- **PROBLEM DESCRIPTION**:
Line by line, retype the data exactly as it is given.

Stored data entries
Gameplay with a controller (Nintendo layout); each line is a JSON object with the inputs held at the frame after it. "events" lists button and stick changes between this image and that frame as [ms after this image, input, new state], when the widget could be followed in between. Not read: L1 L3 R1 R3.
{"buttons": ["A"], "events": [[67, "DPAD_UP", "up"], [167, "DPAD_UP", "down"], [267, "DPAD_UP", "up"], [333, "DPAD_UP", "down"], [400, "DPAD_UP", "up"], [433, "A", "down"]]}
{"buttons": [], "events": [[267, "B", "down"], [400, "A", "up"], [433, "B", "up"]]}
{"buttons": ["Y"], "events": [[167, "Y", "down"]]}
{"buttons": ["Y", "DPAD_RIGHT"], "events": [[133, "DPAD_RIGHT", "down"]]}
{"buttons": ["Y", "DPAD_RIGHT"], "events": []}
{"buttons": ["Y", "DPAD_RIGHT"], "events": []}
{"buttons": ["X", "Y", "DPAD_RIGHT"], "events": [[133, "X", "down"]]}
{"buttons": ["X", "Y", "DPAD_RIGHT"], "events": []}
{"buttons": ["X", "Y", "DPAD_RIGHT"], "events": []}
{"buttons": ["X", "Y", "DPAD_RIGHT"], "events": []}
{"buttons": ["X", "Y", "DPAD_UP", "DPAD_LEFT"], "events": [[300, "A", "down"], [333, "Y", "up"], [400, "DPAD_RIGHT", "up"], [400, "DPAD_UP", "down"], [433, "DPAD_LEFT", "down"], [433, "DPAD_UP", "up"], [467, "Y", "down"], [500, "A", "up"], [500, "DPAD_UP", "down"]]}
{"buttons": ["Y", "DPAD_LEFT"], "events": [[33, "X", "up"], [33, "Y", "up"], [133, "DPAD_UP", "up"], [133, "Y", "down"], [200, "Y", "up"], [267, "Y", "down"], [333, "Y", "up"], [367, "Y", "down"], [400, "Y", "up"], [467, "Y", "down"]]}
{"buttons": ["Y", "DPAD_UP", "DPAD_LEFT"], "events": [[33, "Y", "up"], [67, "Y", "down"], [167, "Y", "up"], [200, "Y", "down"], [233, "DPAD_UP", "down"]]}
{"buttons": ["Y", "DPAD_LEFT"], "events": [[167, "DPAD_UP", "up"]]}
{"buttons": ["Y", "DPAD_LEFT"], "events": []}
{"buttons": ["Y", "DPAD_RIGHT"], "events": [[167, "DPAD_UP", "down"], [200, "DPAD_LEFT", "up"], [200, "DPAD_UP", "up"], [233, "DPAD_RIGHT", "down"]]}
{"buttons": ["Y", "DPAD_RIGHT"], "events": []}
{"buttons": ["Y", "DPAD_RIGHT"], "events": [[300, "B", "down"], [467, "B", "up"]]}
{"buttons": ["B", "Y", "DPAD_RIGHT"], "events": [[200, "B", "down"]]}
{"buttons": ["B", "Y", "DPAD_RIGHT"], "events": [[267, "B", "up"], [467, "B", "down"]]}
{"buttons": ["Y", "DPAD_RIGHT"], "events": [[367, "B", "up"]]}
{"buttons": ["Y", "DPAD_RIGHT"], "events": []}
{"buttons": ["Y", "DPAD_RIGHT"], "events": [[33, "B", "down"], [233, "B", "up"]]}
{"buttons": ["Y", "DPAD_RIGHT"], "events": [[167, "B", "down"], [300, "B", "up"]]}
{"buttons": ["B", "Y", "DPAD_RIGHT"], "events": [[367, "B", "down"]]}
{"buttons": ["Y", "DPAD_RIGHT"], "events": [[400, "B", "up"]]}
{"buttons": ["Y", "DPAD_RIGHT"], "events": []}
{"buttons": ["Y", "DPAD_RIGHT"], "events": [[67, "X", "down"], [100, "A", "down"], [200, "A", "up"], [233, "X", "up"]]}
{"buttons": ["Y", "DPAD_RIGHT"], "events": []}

- **OUTPUT BELOW**:
Gameplay with a controller (Nintendo layout); each line is a JSON object with the inputs held at the frame after it. "events" lists button and stick changes between this image and that frame as [ms after this image, input, new state], when the widget could be followed in between. Not read: L1 L3 R1 R3.
{"buttons": ["A"], "events": [[67, "DPAD_UP", "up"], [167, "DPAD_UP", "down"], [267, "DPAD_UP", "up"], [333, "DPAD_UP", "down"], [400, "DPAD_UP", "up"], [433, "A", "down"]]}
{"buttons": [], "events": [[267, "B", "down"], [400, "A", "up"], [433, "B", "up"]]}
{"buttons": ["Y"], "events": [[167, "Y", "down"]]}
{"buttons": ["Y", "DPAD_RIGHT"], "events": [[133, "DPAD_RIGHT", "down"]]}
{"buttons": ["Y", "DPAD_RIGHT"], "events": []}
{"buttons": ["Y", "DPAD_RIGHT"], "events": []}
{"buttons": ["X", "Y", "DPAD_RIGHT"], "events": [[133, "X", "down"]]}
{"buttons": ["X", "Y", "DPAD_RIGHT"], "events": []}
{"buttons": ["X", "Y", "DPAD_RIGHT"], "events": []}
{"buttons": ["X", "Y", "DPAD_RIGHT"], "events": []}
{"buttons": ["X", "Y", "DPAD_UP", "DPAD_LEFT"], "events": [[300, "A", "down"], [333, "Y", "up"], [400, "DPAD_RIGHT", "up"], [400, "DPAD_UP", "down"], [433, "DPAD_LEFT", "down"], [433, "DPAD_UP", "up"], [467, "Y", "down"], [500, "A", "up"], [500, "DPAD_UP", "down"]]}
{"buttons": ["Y", "DPAD_LEFT"], "events": [[33, "X", "up"], [33, "Y", "up"], [133, "DPAD_UP", "up"], [133, "Y", "down"], [200, "Y", "up"], [267, "Y", "down"], [333, "Y", "up"], [367, "Y", "down"], [400, "Y", "up"], [467, "Y", "down"]]}
{"buttons": ["Y", "DPAD_UP", "DPAD_LEFT"], "events": [[33, "Y", "up"], [67, "Y", "down"], [167, "Y", "up"], [200, "Y", "down"], [233, "DPAD_UP", "down"]]}
{"buttons": ["Y", "DPAD_LEFT"], "events": [[167, "DPAD_UP", "up"]]}
{"buttons": ["Y", "DPAD_LEFT"], "events": []}
{"buttons": ["Y", "DPAD_RIGHT"], "events": [[167, "DPAD_UP", "down"], [200, "DPAD_LEFT", "up"], [200, "DPAD_UP", "up"], [233, "DPAD_RIGHT", "down"]]}
{"buttons": ["Y", "DPAD_RIGHT"], "events": []}
{"buttons": ["Y", "DPAD_RIGHT"], "events": [[300, "B", "down"], [467, "B", "up"]]}
{"buttons": ["B", "Y", "DPAD_RIGHT"], "events": [[200, "B", "down"]]}
{"buttons": ["B", "Y", "DPAD_RIGHT"], "events": [[267, "B", "up"], [467, "B", "down"]]}
{"buttons": ["Y", "DPAD_RIGHT"], "events": [[367, "B", "up"]]}
{"buttons": ["Y", "DPAD_RIGHT"], "events": []}
{"buttons": ["Y", "DPAD_RIGHT"], "events": [[33, "B", "down"], [233, "B", "up"]]}
{"buttons": ["Y", "DPAD_RIGHT"], "events": [[167, "B", "down"], [300, "B", "up"]]}
{"buttons": ["B", "Y", "DPAD_RIGHT"], "events": [[367, "B", "down"]]}
{"buttons": ["Y", "DPAD_RIGHT"], "events": [[400, "B", "up"]]}
{"buttons": ["Y", "DPAD_RIGHT"], "events": []}
{"buttons": ["Y", "DPAD_RIGHT"], "events": [[67, "X", "down"], [100, "A", "down"], [200, "A", "up"], [233, "X", "up"]]}
{"buttons": ["Y", "DPAD_RIGHT"], "events": []}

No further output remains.